От толчка женщина тяжело села на Алену, мазнула по лицу жестким платком. На место женщины протиснулся пожилой моряк.
…И вот — Алена уже могла ходить по комнате — Сашка принес вечернюю почту. Положил перед ней письмо из Севастополя, сжал ее плечи неласковыми, жесткими руками: «Не отдам никому. Ты любишь меня».
Будто колокол гулом наполнил комнату, отдался смехом в груди и затих, оставил растерянность, страх, острое чувство вины:
«Неправда. Неправда!»
«Любишь. Не отдам!..»
— Не откажите в любезности — один за сорок.
— Один за сорок, — повторила Алена, передавая деньги.
…Письмо Глеба прочла ночью. Недлинное спокойное письмо. «Рад, что нога не болит и настроение у тебя хорошее. У нас штормит — палуба проваливается под ногами и опять подпирает. Удивительная штука — машины, электричество и мои локаторы. Ты бы любила их, если бы понимала. Не подумай, что я хочу тебя обучать точным наукам. Ты отлично нашла свою дорогу. И в конце-то концов человек дороже любой машины. Но я их люблю — они умные, сильные, надежные, красивые».
Алена перечитывала письмо. Хорошее, дружеское письмо. Стала говорить себе: «А может быть, это дружба? Ведь Глеб не требовал — может быть, он даже не хотел, может быть, я сама ему навязалась?

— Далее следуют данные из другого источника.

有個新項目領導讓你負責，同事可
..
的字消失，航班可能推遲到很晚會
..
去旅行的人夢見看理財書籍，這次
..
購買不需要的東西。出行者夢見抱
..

Сама целовала его, сама спросила: „А жениться на мне ты не хочешь?“ Он ответил: „В твои двадцать…“»
Она схватилась за эту мысль, искала ей подтверждения. Да, друзья. Он будет даже рад. Он скажет: «Конечно, в двадцать лет брак на расстоянии… Какая жизнь для актрисы с военным моряком…» — и они всегда будут друзьями. Очень близкими друзьями.
Несколько дней она жила без оглядки, без размышлений, без чувства вины. И уже не отстраняла неловкие, жесткие руки, огненные губы. Они стояли у окна. Почти без стука вошел Женька, заулыбался глупо-глупо.

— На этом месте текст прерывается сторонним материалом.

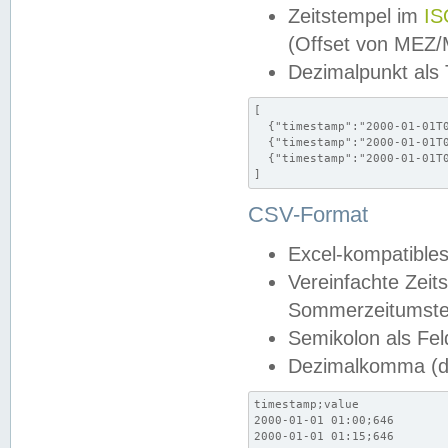
Zeitstempel im
IS
(Offset von MEZ
Dezimalpunkt als
[

  {"timestamp":"2000-01-01T0
  {"timestamp":"2000-01-01T0
  {"timestamp":"2000-01-01T0
]
CSV-Format
Excel-kompatibles
Vereinfachte Zeit
Sommerzeitumstel
Semikolon als Fel
Dezimalkomma (de
timestamp;value

2000-01-01 01:00;646

2000-01-01 01:15;646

— Ты не уехала разве? Связку разорвала? Почему не написала… мне, Олегу? А Глеб?.. А Глаша, Агния не приехали? — И ушел сердитый, осуждающий.
Алена отчаянно отталкивала властное: «Не отдам. Ты любишь меня». «Что я наделала? Что же со мной? Дрянь, дрянь! И нет оправдания».
Приехала Глаша, напала как бешеная. Приехала Агния — расплакалась. Одно за другим, как удары, посыпались тревожные письма: «Что с тобой? Напиши правду. Здорова ли? Телеграфируй. Что с тобой?» И, наконец, телеграмма: «Сообщи срочно — если нужно, приеду».
Сашка твердил: «Не отдам. Мы должны быть вместе. Найду комнату. У меня денег много. Я же дом продал. Ты любишь меня. Все равно не отдам».